McGuire originally envisioned shooting Foreverland in India before realizing the best way to market the film was to take it through three countries.

The shoot last year brought McGuire and his crew to Vancouver Island before they wrapped in Mexico. Locations included Cathedral Grove, which stood in for northern California despite a brief freak snowstorm. They also shot in Coombs, Ucluelet and Tofino, and at Lighthouse Point where gale force winds reached 90 kilometres an hour one day.

"We were shooting about an hour and a half of footage every day, but we went down to seven minutes that day," he recalled. They filmed a couple of drive-by shots and an oceanside "walk-and-talk" that had to be dubbed n post-production.

They also rolled scenes with Lewis, who plays Will's reclusive, straight-laced Aunt Vicky, in Qualicum Beach.

McGuire said he considered himself blessed being able to work with actors like Lewis.

"She's awesome. She said, 'I'm like putty in your hands. Tell me what you want from me and I'll try to give it to you,' " he recalled.

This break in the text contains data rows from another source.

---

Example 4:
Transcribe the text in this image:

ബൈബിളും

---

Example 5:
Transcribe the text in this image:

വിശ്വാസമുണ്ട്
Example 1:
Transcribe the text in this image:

"She's that animated. She talks with her hands, rolls her eyes and flips her head. It was magical."

Casting Thieriot was a particularly fulfilling experience - and a decision they didn't make lightly, he said.

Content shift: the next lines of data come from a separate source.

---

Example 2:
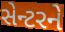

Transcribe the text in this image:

સેન્ટરને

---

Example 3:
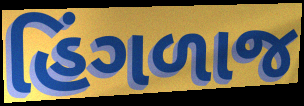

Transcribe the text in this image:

હિંગળાજ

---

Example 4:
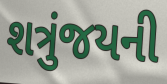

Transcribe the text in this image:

શત્રુંજયની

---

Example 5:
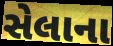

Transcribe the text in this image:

સેલાના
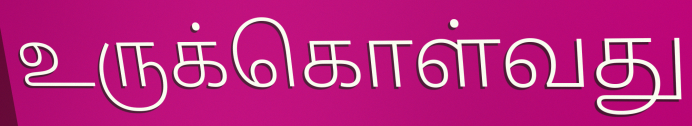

"I wasn't sure if he'd be into the project at first but he was awesome," said McGuire, who flew to L.A. with a producer to meet Thieriot and sealed the deal after a meeting over lemonade. "I really got to know him more as a person. I was testing his mettle because I knew it would be a rigourous shoot and it's an independent film, with long days and short turnarounds."

It was another story filming in Mexico, where Bichir was mobbed.

"This guy's like the Brad Pitt of Mexico," McGuire said.

Although the handsome filmmaker has stayed as healthy as he can since he began weight training at age 12, he knew he'd have to be careful during filming. A minor cold can trigger a lung infection, but he says he always had antiobiotics on call and put his weight training sessions on hold - using that 90-minute time slot to get more sleep at night.

"We put in 100 per cent. I was going to die trying if I had to."